> **Exercise objective**: In the records below, begin at the line that has "[Unreleased]" and stop after the line that has "A JAR file."; quote those lines verbatim and nothing more.

Data records

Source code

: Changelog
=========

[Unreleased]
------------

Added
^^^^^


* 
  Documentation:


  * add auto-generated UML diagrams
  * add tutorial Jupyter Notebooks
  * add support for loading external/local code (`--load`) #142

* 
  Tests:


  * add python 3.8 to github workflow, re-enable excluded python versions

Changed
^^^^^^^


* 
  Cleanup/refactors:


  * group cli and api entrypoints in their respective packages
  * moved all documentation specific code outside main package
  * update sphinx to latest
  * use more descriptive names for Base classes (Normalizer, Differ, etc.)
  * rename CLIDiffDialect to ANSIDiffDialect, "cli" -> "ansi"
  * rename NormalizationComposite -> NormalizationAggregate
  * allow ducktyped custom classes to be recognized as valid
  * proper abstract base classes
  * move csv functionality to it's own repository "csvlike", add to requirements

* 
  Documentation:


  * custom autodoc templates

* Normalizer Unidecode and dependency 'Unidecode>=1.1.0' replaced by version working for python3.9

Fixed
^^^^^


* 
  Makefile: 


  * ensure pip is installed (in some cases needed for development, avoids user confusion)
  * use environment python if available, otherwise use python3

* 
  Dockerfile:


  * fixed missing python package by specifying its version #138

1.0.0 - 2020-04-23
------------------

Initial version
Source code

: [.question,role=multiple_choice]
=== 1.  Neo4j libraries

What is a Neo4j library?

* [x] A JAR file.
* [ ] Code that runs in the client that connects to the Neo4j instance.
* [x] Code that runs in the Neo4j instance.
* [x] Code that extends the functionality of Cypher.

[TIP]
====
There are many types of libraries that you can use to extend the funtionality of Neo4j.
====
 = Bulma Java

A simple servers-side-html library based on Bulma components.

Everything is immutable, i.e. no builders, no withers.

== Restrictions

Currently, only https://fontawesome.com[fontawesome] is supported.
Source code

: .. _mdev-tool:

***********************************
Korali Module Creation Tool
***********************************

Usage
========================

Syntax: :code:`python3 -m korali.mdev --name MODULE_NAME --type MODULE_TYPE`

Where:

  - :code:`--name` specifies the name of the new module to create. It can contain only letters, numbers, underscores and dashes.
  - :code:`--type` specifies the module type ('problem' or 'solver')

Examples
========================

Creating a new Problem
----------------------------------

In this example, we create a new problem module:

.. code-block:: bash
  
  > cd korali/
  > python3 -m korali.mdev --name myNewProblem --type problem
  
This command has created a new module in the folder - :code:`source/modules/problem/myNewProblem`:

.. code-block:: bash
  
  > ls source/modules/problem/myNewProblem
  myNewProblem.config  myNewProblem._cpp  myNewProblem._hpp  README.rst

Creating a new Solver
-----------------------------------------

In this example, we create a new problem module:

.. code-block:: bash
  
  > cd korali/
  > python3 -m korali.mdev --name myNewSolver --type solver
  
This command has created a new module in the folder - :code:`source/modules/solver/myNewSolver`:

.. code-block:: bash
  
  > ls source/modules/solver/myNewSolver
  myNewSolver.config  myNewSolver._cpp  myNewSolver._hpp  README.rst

> **Result below**:
[Unreleased]
------------

Added
^^^^^


* 
  Documentation:


  * add auto-generated UML diagrams
  * add tutorial Jupyter Notebooks
  * add support for loading external/local code (`--load`) #142

* 
  Tests:


  * add python 3.8 to github workflow, re-enable excluded python versions

Changed
^^^^^^^


* 
  Cleanup/refactors:


  * group cli and api entrypoints in their respective packages
  * moved all documentation specific code outside main package
  * update sphinx to latest
  * use more descriptive names for Base classes (Normalizer, Differ, etc.)
  * rename CLIDiffDialect to ANSIDiffDialect, "cli" -> "ansi"
  * rename NormalizationComposite -> NormalizationAggregate
  * allow ducktyped custom classes to be recognized as valid
  * proper abstract base classes
  * move csv functionality to it's own repository "csvlike", add to requirements

* 
  Documentation:


  * custom autodoc templates

* Normalizer Unidecode and dependency 'Unidecode>=1.1.0' replaced by version working for python3.9

Fixed
^^^^^


* 
  Makefile: 


  * ensure pip is installed (in some cases needed for development, avoids user confusion)
  * use environment python if available, otherwise use python3

* 
  Dockerfile:


  * fixed missing python package by specifying its version #138

1.0.0 - 2020-04-23
------------------

Initial version
Source code

: [.question,role=multiple_choice]
=== 1.  Neo4j libraries

What is a Neo4j library?

* [x] A JAR file.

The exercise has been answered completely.